Discrimination (acrylic on canvas) 36" x 24"
Discrimination is treatment or consideration of, or making a distinction in favor of or against, a person based on the group, class, or category to which that person or thing is perceived to belong to rather than on individual merit.

Our country has a long history of discriminatory practices, perhaps the greatest of which was that of Native Americans who had their lands taken from them by European settlers, and then thought of us savages by those who stole their land because they fought back to retain their lands.

During the 19th century immigrants from many countries were looked down on by people who had settled here only a generation or two before them. Among the groups hated most were the Irish, Italian, Chinese, Mexicans and Jews.

Slavery was perhaps the  most flagrant of discriminatory practices, and black America was subject to the most vicious of its cruelties. Though slavery ended in 1865, the battle for equal rights and equal justice continues to this day. People are discriminated do to age, religion, color, poverty and social background.

As with the Syrian refuges, people are still afraid of the unknown, and often mistake the enemy by his or her clothing, skin tone or religious practices.

In my painting, I parallel the injustices of black America with a Texas posting that disallows Spanish and Mexicans because they are not "white."


Censorship (acrylic on canvas) 36" x 24"
Censorship is the suppression of speech, public communication or other information that may be considered objectionable, harmful, sensitive, politically incorrect or inconvenient as determined by governments, media outlets, authorities or other groups or institutions.

Though in America, “freedom of speech and of the press” is protected by the First Amendment of the Constitution, the guarantee of freedom is, and has been, subject to interpretation.
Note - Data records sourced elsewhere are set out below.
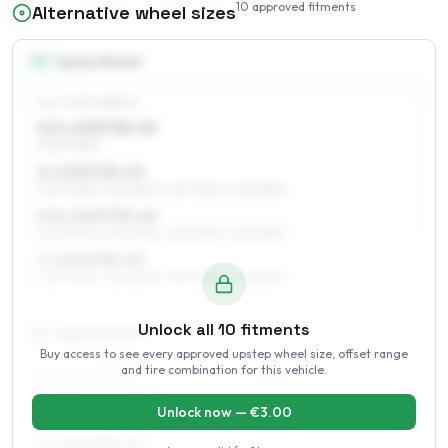
10
approved fitments
Alternative wheel sizes
15
″
Square fitment
ALL FOUR WHEELS
5.5 x 15 ET35–49
205/70R15
6 x 15 ET35–49
205/70R15, 215/60R15, 215/70R15, 205/65R15
6.5 x 15 ET35–45
205/70R15, 215/60R15, 215/70R15, 205/65R15
7 x 15 ET35–43
205/70R15, 215/60R15, 215/70R15, 205/65R15
Unlock all
10
fitments
16
″
Square fitment
Buy access to see every approved upstep wheel size, offset range
and tire combination for this vehicle.
ALL FOUR WHEELS
6.5 x 16 ET35–43
Unlock now — €
3.00
215/60R16, 225/60R16, 225/55R16
7 x 16 ET35–43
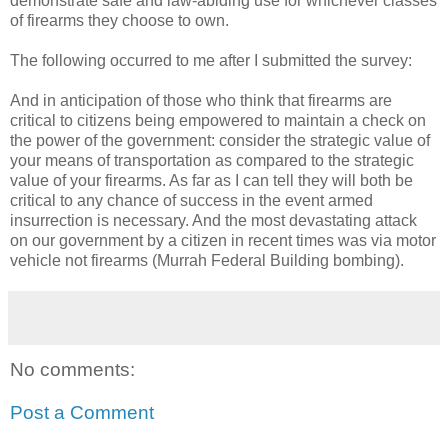
demonstrate safe and law-abiding use for whichever classes
of firearms they choose to own.
The following occurred to me after I submitted the survey:
And in anticipation of those who think that firearms are
critical to citizens being empowered to maintain a check on
the power of the government: consider the strategic value of
your means of transportation as compared to the strategic
value of your firearms. As far as I can tell they will both be
critical to any chance of success in the event armed
insurrection is necessary. And the most devastating attack
on our government by a citizen in recent times was via motor
vehicle not firearms (Murrah Federal Building bombing).
No comments:
Post a Comment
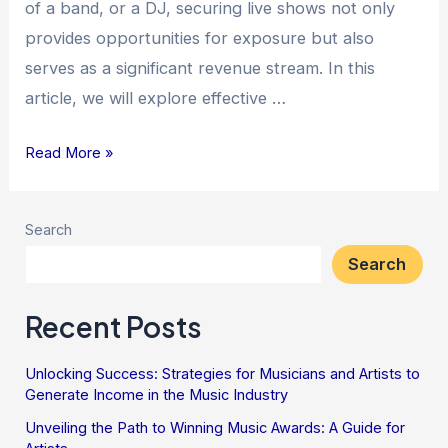
of a band, or a DJ, securing live shows not only
provides opportunities for exposure but also
serves as a significant revenue stream. In this
article, we will explore effective …
Read More »
Search
Search
Recent Posts
Unlocking Success: Strategies for Musicians and Artists to
Generate Income in the Music Industry
Unveiling the Path to Winning Music Awards: A Guide for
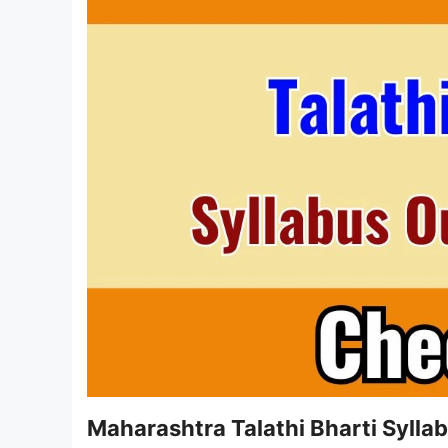
Maharashtra Talathi Bharti Syll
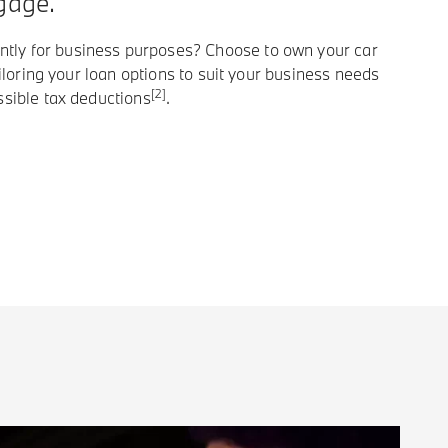
gage.
ly for business purposes? Choose to own your car
tailoring your loan options to suit your business needs
[2]
ssible tax deductions
.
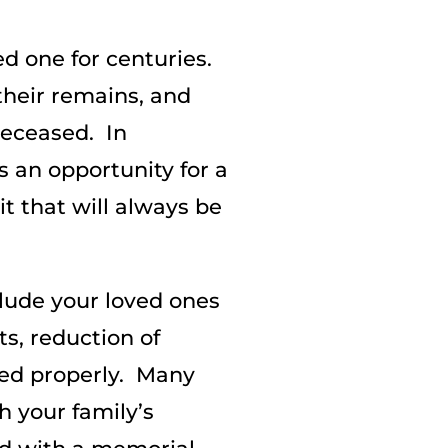
ed one for centuries.
 their remains, and
 deceased. In
 an opportunity for a
t that will always be
clude your loved ones
s, reduction of
ed properly. Many
h your family’s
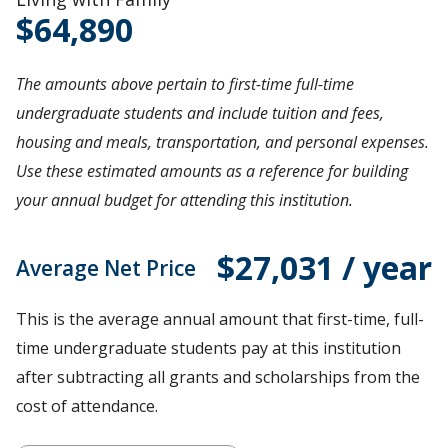
64,890
The amounts above pertain to first-time full-time
undergraduate students and include tuition and fees,
housing and meals, transportation, and personal expenses.
Use these estimated amounts as a reference for building
your annual budget for attending this institution.
$27,031 / year
Average Net Price
This is the average annual amount that first-time, full-
time undergraduate students pay at this institution
after subtracting all grants and scholarships from the
cost of attendance.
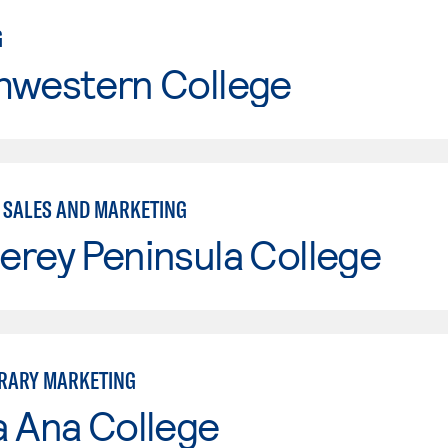
G
hwestern College
- SALES AND MARKETING
erey Peninsula College
RARY MARKETING
a Ana College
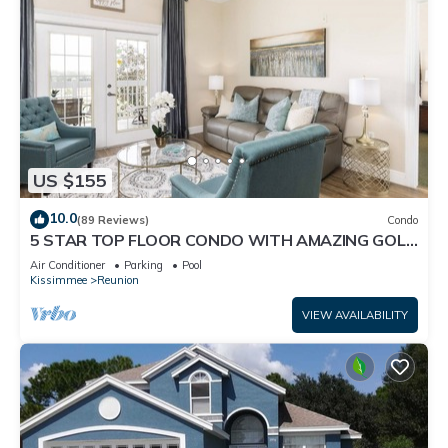
US $155
10.0
(89 Reviews)
Condo
5 STAR TOP FLOOR CONDO WITH AMAZING GOLF
VIEWS!
Air Conditioner
Parking
Pool
Kissimmee
Reunion
VIEW AVAILABILITY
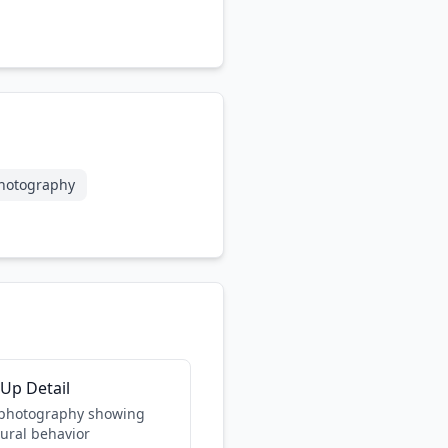
hotography
-Up Detail
 photography showing
tural behavior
Exceptions by our government regarding “freedom” have often been made for the sake of national security, the protection of our children, and the safety of religious and racial groups subject to hate crimes and violence.

But our government, schools, libraries and religious institutions have also used censorship as a way to isolate individuals and groups from new philosophies, critical reasoning, and a world of creative and imaginative thinking.

The books included in the painting “Censorship” represent a very small number of publications either banned or censured in America in modern times. Other examples include the Harry Potter series, Harper Lee’s To Kill a Mockingbird, Aldous Huxley’s Brave New World, Judy Blume’s Blubber, and Maurice Sendak’s In the Night Kitchen.

Movies, radio, TV and the advent of the internet have added a new dimension to the arguments for censorship. Today, information is available for nearly everyone with a mobile device or computer, on topics ranging from promoting online sex to the building of bombs and instructions on the manufacturing of plastic guns.

Though the internet and texting were issues with which our founding fathers never struggled, the principle behind our First Amendment hasn’t changed, that it is better to offer an abundance of ideas and opinions expressed by many rather than a few ideas that reflect the dogmas of any segment of the population.